31 Jan

Wonderful Things

Here’s a couple of wonderful things that have graced our home this week.

First, This mixed media painting I purchased from Rachel Austin arrived. I saw her work on Whip Up and loved it’s whimsical-ness. I especially loved that the map on this one (and one other which had unfortunately for me, had been sold) was from my home town (well, same city, just cross-town).

Crenshaw by Rachel Austin

On a completely different note, have you ever seen the Citi-Bank commercial about identity theft where the teenager (in the identity of a hip young woman) explains how he’s going to use the stolen money to build a “girl robot” for the prom? TS&WGH and I roll on the floor laughing — sure that this will be our son when he grows up. Well, until yesterday, when it was our DAUGHTER who built the girl robot!

Box craft

30 Jan

This IS a question

OK, I have somewhat of an ethics question for you all. I am American and claim residence in, and pay taxes in, America. I also happen to currently (for the last 10 years) live in Germany, and am inspired by, and create my art in, Germany. So, I figured that I could enter quilt shows in the US and in Europe. But when the instructions expressly state that you must be a resident of the US to enter, am I bending the rules too far? Technically I AM a US resident since that’s where I pay my taxes and receive my insurance and other benefits, but I actually sleep at night in Germany. So, am I cheating someone else out of a spot in the show (that’s assuming my work would get accepted)? Am I unfairly taking advantage of the opportunities of both continents? Or, is having more options the silver lining in being uprooted every three years and living at the whim and mercy of the US Army? If an American living outside of America got into an American show, would you, as an American, begrudge her (or him)? Or conversely, if an American got into a European show, would you, as Europeans, resent her (or him)?

→ Data excerpts:
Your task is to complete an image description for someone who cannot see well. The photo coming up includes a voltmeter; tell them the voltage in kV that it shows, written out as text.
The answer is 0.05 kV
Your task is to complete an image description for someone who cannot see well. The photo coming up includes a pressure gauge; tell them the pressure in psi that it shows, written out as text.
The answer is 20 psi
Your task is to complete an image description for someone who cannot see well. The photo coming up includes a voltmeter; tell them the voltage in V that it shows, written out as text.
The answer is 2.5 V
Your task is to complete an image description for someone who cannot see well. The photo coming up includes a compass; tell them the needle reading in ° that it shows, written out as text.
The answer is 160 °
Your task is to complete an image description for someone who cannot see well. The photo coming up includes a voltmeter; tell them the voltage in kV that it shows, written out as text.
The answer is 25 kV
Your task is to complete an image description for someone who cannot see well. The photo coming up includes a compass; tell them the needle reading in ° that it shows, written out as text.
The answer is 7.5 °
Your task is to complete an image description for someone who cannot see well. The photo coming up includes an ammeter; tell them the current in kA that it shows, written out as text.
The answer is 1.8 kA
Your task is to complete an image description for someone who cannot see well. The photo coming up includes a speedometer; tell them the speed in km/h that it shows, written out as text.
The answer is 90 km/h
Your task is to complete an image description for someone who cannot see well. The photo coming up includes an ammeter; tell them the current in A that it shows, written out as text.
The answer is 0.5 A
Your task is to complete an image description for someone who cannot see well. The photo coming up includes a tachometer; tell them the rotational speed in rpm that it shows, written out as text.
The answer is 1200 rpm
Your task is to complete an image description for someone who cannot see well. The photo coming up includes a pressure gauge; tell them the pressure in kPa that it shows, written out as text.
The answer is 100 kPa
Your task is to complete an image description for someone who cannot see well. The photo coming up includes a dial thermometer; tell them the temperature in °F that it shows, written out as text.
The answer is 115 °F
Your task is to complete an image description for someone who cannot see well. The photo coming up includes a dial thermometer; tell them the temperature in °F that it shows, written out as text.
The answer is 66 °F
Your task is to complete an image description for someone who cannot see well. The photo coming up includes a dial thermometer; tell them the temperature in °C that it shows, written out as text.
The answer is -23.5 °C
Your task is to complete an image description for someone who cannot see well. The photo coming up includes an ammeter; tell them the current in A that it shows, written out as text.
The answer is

→ Work to complete: Copy out every sentence that ends with a question mark in the blog entry dated 30 Jan. The lines above have no connection to the blog entries.

→ Task response:
1. But when the instructions expressly state that you must be a resident of the US to enter, am I bending the rules too far?
2. So, am I cheating someone else out of a spot in the show (that’s assuming my work would get accepted)?
3. Am I unfairly taking advantage of the opportunities of both continents?
4. Or, is having more options the silver lining in being uprooted every three years and living at the whim and mercy of the US Army?
5. If an American living outside of America got into an American show, would you, as an American, begrudge her (or him)?
6. Or conversely, if an American got into a European show, would you, as Europeans, resent her (or him)?